Nella democrazia ateniese fare politica, partecipare all'assemblea, essere riconosciuto cittadino di Atene a tutti gli effetti era concepito come un onore, un dovere, una responsabilità da onorare diciamo, più che come un "diritto di tutti", benchè sempre di 'democrazia' si trattasse (non si trattava niente affatto dell'idillio democratico che oggi si vorrebbe far credere che fosse Atene nel quinto secolo, anzi il paragone tra le 'due democrazia' è abbastanza forzato).
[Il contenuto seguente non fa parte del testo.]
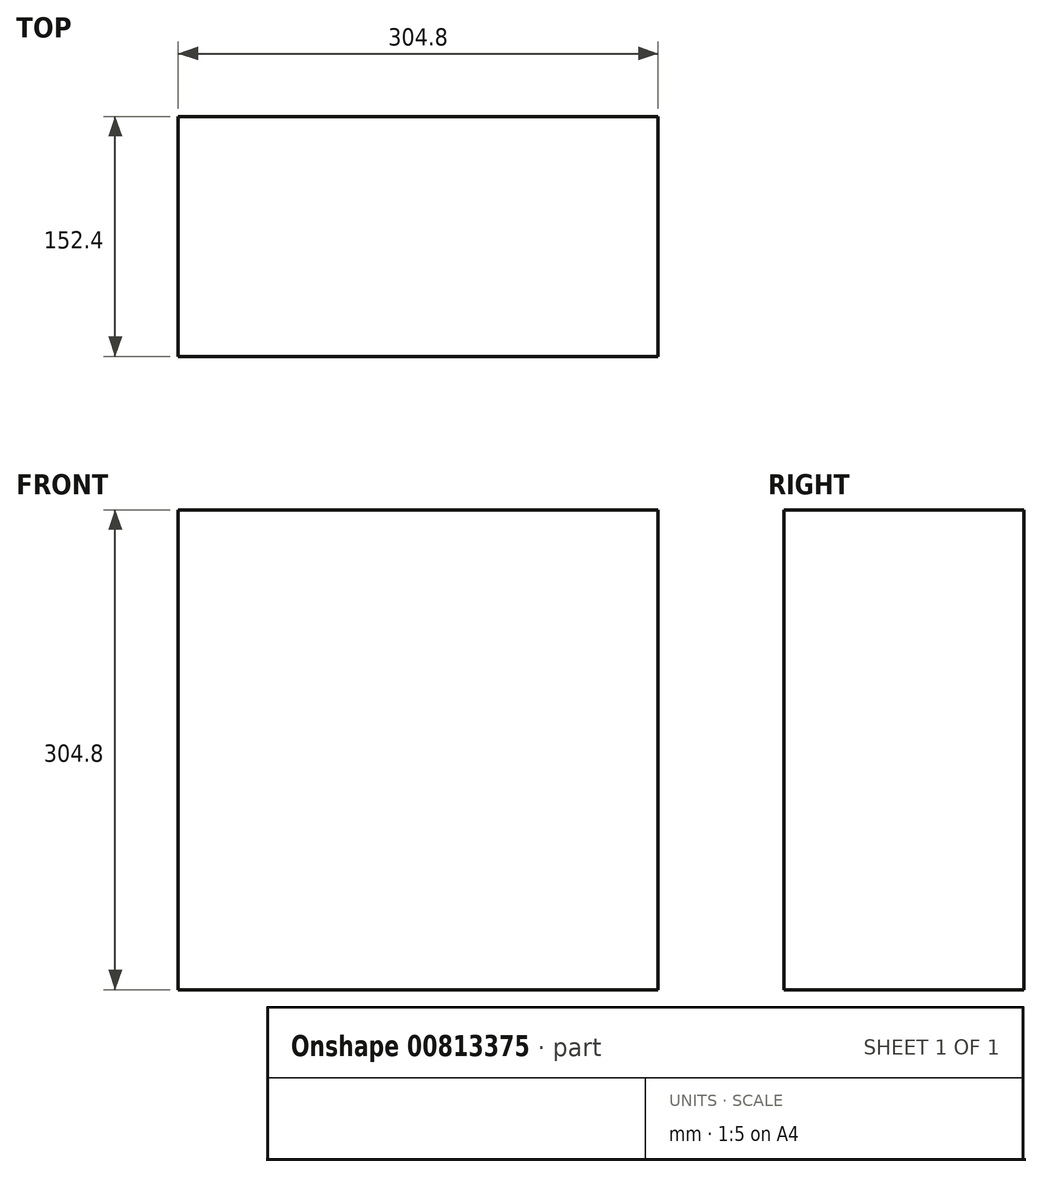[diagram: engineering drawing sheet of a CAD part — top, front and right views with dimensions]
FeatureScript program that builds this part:
annotation { "Feature Type Name" : "Feature", "Feature Type Description" : "" }
export const myFeature = defineFeature(function(context is Context, id is Id, definition is map)
    precondition{}
    {
        {
            var Q0;
            Q0=qCreatedBy(makeId("Front.planeOp"),FACE);
            var sketch = newSketch(context, id + "F0", { "sketchPlane" : qUnion([Q0])});
            skLineSegment(sketch, "E0.bottom", {"start": v(-169.66, 206.11) * mm, "end": v(135.14, 206.11) * mm});
            skLineSegment(sketch, "E0.top", {"start": v(-169.66, -98.69) * mm, "end": v(135.14, -98.69) * mm});
            skLineSegment(sketch, "E0.left", {"start": v(-169.66, 206.11) * mm, "end": v(-169.66, -98.69) * mm});
            skLineSegment(sketch, "E0.right", {"start": v(135.14, 206.11) * mm, "end": v(135.14, -98.69) * mm});
            skSolve(sketch);
        }
        {
            var Q0;
            Q0=makeQuery(id+"F0.imprint","IMPRINT",FACE,{"disambiguationData":[TD([[makeQuery(id+"F0.imprint","IMPRINT",EDGE,{"derivedFrom":sQuery(id+"F0.wireOp",EDGE,"E0.bottom")}),-1.0]])]});
            extrude(context, id + "F1", {"entities" : qUnion([Q0]), "depth" : 152.4 * mm, "offsetDistance" : 25.4 * mm});
        }
    });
Questo dimostra come questo vocabolo sia abusato abbondantemente ai tempi nostri. Chi ti promette diritti non ti vuole attivo, non ti vuole consapevole, vuole in qualche modo comprarti, ti vuole 'morto'. Chi ti impone un dovere ti concede un onore, una responsabilità, ti conferisce importanza, ti rende vivo. Chi è abituato ad avere tutto per scontato è debole, assoggettato, niente affatto libero, chi porta sulle spalle un dovere è un privilegiato, abituato non a lamentarsi e a piagnucolare, ma a sacrificarsi e a lottare.
Oggigiorno si comunica semplicemente alla gente che è naturale e che è scontato arrogarsi diritti, diritti e ancora diritti: diritto di votare, diritto di studiare, diritto di consumare, diritto di cambiare sesso, diritto di abortire, diritto di guardare la tv, diritto di fare schifo. Un tempo -quando i treni arrivavano in orario (ma anche molto prima)- alla gente si chiedeva qualcosa in cambio, si chiedeva impegno, rispetto, forza, il motto era libertà e dovere , e le persone erano migliori di come sono oggi.
Basta con i diritti, giunga il tempo del Dovere.